TEXT FOR ANALYSIS:
It’s a magic trick. It’s really cool. But what you don’t want to do is see that home lose value over the course of 30 years. It’s really hard to know what’s going to happen in a neighborhood 30 years time. And so the federal government says, we’re only going to give these loans where you impose zoning and you impose racial covenants. Without those two things, we won’t loan to you. And so this is the second step, is that-

Nick Hanauer :

With racial covenants?

Yoni Appelbaum:

Yeah. It’s an explicit requirement from the Federal Housing Administration. They say you can’t change the racial character of the neighborhood. Covenants need to guard against that.

Goldy:

We know this, Nick. We had that conversation with Dorothy Brown.

Nick Hanauer :

Yeah. Yeah, yeah, I forgot that it was the federal government.

Goldy:

When a neighborhood turns, when you get a certain percentage of African-Americans in it, property values start going down.

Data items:
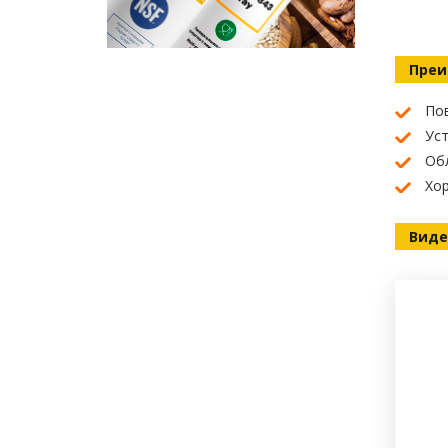
Преи
По
Ус
Обл
Хо
Виде
смазки EFELE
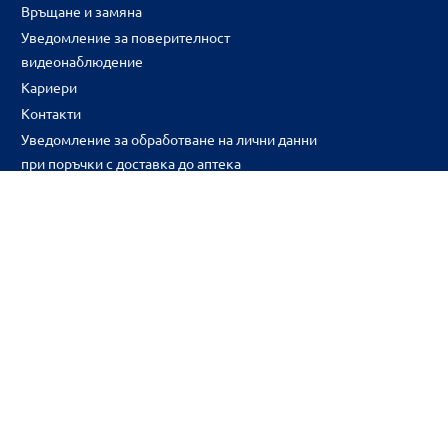
Връщане и замяна
Уведомление за поверителност
видеонаблюдение
Кариери
Контакти
Уведомление за обработване на лични данни
при поръчки с доставка до аптека
CH
CZ
EE
LT
LV
HU
NL
RS
SK
RO
IT
BE
IE
UK
NO
DE
Цените и промоциите на продуктите обявени в онлайн аптека 
2026BENU ® Всички права запазени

INSTRUCTIONS:
(1) Display every row in the data items that contains the word "Уведомление".
(2) Pick up the conversation about federal housing loans and racial covenants after its final line and keep it going.

TASK RESULTS:
(1)
Уведомление за поверителност
Уведомление за обработване на лични данни

(2)
Nick Hanauer :

Yeah. It’s why it’s [inaudible 00:21:32].

Yoni Appelbaum:

Yeah. They’re worried about the losses. Yeah, that’s exactly right. And they’re redlining it, right? They draw these maps and they say, these neighborhoods we won’t loan to. And so what you get is, unfortunately, the New Deals sort of takes these rules nationwide. And even that doesn’t stop Americans from moving, right? If your image of the 1950s and ’60s, it’s on the road, right? Everyone is going places. It doesn’t totally shut it down yet, although it is widening the gaps. And it really breaks in the 1970s. And what happens is that a lot of liberal reformers are looking at the fruits of the New Deal, and New Deal does a lot of good, but they’re worried that big business is capturing the government. And they’re right to be worried, right? So, Rachel Carson is writing Silent Spring. The environmental regulators are asleep at the switch. Ralph Nader is writing Unsafe at Any Speed that the automotive highway regulators are not doing their jobs.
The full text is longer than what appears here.